Söyleşi;
sohbet; konuşup görüşme; yarenlik; makale planıyla fakat bir konuşma
havası içinde yazılan yazıdır. Bir konuyu fazla
derinleştirmeden, karşımızdaki ile konuşuyormuş hissi vererek anlatan fikir
yazılarıdır. Yazar, kişisel görüşlerini sohbet sıcaklığıyla anlatmaktadır.
Herkesin
ilgileneceği konularda, düşünsel planla, konuşmadaki gibi devrik cümlelerle,
sorulu-cevaplı cümlelerle konuşuyormuş hissi vererek, içten, samimi, doğal,
günlük konuşma havasında fakat mantık çerçevesinden ayrılmadan, kolay
okunabilir bir tarzdaki düzyazı türüdür.
Senli
benli ve daha cana yakın dili ile makaleden ayrılır. Günlük olaylar ve genel
konuları ele alıp ayrıntıya ve teknik konulara girmemesi ile de konferanstan
ayrılır.
Söyleşi
türünün Türk Edebiyatı'ndaki önemli temsilcilerinden bazıları; Nurullah Ataç,
Şevket Rado, Ahmet Rasim, Hasan Ali Yücel, Atilla İlhan, Melih Cevdet Anday.
Hani
gezerken kullandığım başucu kitaplarımdan söz etmiştim ya, konu Türk dili
olunca da başucu kitaplarım var. Her ikisi de en az yirmi yıllık, kardeşimin
ilkokul ve ortaokul öğrenciliğinden kalma. Bazen kızıma anlamadığı konuları
anlatırken de çok işime yarıyor. Gelelim söyleşi kitaplarına. İş Bankası uzunca
bir süredir Nehir Söyleşileri adıyla bir dizi kitap yayınlıyor. Yaklaşık kırk
küsur sayı oldu sanırım. Her kitap farklı bir yazar tarafından; alanında uzman,
örnek oluşturan kişilerle yapılan söyleşilerden oluşuyor. O kişilerin yaşam öyküleri yanında yakın
tarihsel bilgiler edinerek, başarılarından dersler çıkararak okumak çok
keyifli. İlk çıkanlardan biri; ‘’Zaman Kaybolmaz- İlber Ortaylı Kitabı’’ yakın zamanda çıkanlardan biri ise ‘’ Hayatım Mücadeleyle Geçti-Kemal Kurdaş
Kitabı’’. İnsan kaderini kendi yazar diyen İlber
Ortaylı ile ülkelere, olaylara farklı
açıdan bakmayı ve tarihçi gözüyle gezmeyi fark ettim.
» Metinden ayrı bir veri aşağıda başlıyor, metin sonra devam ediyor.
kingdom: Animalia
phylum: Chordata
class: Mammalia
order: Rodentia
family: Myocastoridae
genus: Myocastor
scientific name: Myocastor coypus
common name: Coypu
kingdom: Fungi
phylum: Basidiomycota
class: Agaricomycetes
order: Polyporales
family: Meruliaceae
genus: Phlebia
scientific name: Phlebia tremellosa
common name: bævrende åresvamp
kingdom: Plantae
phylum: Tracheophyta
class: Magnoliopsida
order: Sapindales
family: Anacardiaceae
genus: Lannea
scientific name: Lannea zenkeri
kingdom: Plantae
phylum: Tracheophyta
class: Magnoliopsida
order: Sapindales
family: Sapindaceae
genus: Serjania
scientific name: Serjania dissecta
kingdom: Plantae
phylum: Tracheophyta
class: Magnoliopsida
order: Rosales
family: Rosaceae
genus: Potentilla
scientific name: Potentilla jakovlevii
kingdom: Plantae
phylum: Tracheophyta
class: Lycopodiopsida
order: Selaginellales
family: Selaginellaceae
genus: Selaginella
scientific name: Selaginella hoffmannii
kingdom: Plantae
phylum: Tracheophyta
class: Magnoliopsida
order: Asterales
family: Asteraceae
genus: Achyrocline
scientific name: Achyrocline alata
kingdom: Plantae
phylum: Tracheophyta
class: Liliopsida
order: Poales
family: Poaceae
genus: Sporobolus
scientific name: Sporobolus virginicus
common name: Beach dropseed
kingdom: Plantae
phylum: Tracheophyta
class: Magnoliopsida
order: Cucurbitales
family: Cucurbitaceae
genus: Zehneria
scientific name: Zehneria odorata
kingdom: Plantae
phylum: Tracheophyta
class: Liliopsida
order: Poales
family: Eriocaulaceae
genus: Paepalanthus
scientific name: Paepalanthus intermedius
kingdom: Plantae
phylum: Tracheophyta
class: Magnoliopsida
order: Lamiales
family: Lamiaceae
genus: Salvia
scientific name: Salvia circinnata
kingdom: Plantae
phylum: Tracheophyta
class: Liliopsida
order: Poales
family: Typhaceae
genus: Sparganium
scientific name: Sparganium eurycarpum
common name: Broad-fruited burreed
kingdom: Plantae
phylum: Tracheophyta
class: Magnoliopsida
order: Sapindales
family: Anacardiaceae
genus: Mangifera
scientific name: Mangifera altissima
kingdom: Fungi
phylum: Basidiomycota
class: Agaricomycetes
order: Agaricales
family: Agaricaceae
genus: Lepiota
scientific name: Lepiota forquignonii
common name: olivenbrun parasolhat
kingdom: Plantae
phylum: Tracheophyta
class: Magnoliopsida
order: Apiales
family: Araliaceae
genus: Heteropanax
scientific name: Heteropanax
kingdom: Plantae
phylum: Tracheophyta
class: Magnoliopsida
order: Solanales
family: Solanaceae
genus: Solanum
Kitaptan minik bir
alıntı: Ben Alman kültürünü ve edebiyatını , tarihini ve içtimaiyatını tetkik
ederken; sokaktaki insana da bakarım, profesöre de bakarım, bulursam politikacı
da tanırım. O milletin öğretmenlerini tanıyacaksın, kafa orada oluşur. Bu günkü
Türkiye’nin halini de öğretmenlerinden anlarsın. O iyi değilse, memleketin hali
de iyi değildir.
‘’Ben Böyle Veda Etmeliyim- İsmail Cem Kitabı’’, ‘’Aferin Desinler
Diye- Doğan Hasol Kitabı’’, ‘’Tiz
Perdeden Gümbür Gümbür- Oktay Yenal Kitabı’’, ‘’Bir Bilim Adamının Serüveni-
Celal Şengör Kitabı’’, ‘’Gönül Dağında
Bir Garip- Neşet Ertaş Kitabı’’ ve daha
niceleri. Celal Şengör’ün kitabı ; lise ve üniversite öğrencileri için ,
öğrenme isteği- azmi, araştırmacı kişiliği, bilimselliğiyle örnek oluşturuyor.